Quality control is embedded throughout the entire production cycle and includes chemical composition analysis, dimensional tolerance inspection, weld non-destructive testing (NDT), and mechanical performance evaluation. Current development trends emphasize automation, energy efficiency, higher precision, and environmentally friendly surface treatment technologies.

Conclusion

The manufacturing process and applied technologies of rectangular tubes are fundamental to achieving consistent quality and reliable performance. Through proper material selection, optimized rolling and welding methods, precise straightening and cutting, and appropriate surface treatment, rectangular tubes can be produced to meet a wide range of structural and industrial application requirements.

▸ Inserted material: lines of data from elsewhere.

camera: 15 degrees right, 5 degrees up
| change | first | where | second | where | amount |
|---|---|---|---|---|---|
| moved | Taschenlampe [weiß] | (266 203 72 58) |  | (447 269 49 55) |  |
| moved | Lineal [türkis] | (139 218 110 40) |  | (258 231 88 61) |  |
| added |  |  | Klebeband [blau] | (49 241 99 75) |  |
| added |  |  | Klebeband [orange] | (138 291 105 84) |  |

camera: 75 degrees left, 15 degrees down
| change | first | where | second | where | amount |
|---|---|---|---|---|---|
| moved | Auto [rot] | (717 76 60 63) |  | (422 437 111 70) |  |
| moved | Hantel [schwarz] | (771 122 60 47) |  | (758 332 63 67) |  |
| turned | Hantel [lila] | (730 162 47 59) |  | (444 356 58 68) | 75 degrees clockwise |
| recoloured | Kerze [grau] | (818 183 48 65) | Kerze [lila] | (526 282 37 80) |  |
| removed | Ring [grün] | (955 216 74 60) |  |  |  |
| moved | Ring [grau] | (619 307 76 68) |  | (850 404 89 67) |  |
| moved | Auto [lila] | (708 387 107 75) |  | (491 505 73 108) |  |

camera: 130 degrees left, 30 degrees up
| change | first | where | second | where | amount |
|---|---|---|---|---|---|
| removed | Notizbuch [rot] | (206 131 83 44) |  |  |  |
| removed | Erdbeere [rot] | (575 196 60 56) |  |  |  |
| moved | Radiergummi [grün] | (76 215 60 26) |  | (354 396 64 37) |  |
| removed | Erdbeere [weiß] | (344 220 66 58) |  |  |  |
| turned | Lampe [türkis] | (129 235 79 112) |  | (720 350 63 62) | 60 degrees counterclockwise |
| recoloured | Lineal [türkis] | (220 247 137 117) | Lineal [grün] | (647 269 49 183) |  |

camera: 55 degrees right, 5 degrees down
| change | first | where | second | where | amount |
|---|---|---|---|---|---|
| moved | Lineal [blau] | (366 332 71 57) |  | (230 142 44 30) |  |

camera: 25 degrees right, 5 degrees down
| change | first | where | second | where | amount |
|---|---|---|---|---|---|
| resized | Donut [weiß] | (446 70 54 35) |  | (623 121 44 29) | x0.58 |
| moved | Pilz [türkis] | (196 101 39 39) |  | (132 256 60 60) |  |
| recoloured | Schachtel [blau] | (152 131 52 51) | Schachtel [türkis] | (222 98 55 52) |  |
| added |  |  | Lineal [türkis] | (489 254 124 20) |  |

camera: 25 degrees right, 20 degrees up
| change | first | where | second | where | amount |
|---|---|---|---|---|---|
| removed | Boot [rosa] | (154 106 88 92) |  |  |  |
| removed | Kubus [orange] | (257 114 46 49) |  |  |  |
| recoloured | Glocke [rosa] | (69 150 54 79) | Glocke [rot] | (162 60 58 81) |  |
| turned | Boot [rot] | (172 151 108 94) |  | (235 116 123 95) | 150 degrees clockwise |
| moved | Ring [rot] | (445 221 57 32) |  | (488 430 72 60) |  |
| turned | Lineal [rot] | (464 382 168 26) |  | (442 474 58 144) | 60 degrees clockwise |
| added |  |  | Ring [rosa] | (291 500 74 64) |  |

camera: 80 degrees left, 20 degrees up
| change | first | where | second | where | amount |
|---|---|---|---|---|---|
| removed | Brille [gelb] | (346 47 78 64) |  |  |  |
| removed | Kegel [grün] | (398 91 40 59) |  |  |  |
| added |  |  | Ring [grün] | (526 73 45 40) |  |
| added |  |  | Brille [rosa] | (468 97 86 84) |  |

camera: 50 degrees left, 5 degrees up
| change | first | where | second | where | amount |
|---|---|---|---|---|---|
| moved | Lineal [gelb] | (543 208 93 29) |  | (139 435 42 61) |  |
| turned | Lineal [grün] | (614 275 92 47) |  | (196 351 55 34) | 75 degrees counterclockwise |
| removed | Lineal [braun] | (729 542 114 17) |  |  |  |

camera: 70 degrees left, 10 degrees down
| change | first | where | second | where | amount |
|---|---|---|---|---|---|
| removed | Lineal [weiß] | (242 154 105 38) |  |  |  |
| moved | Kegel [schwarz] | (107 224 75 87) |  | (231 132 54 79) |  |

FAQ: Rectangular Tube Manufacturing

Q1: What is the main difference between seamless and welded rectangular tubes?
A: Seamless rectangular tubes have no weld seam and offer superior performance under high pressure or temperature, while welded tubes are more economical and suitable for structural and general-purpose applications.

Q2: Why are cold-rolled rectangular tubes more precise than hot-rolled ones?
A: Cold rolling is performed at room temperature, which minimizes thermal deformation and allows tighter dimensional tolerances and better surface finish.

Q3: Which welding method provides the best weld quality for RHS tubes?
A: Laser welding and high-frequency resistance welding offer high weld strength, smooth seams, and consistent quality, especially in automated production lines.

Q4: How does surface treatment affect rectangular tube performance?
A: Surface treatments such as galvanizing or coating significantly enhance corrosion resistance, extend service life, and improve appearance.

Q5: How is quality ensured during rectangular tube production?
A: Quality is controlled through raw material inspection, dimensional checks, weld NDT, mechanical testing, and final surface and performance evaluations.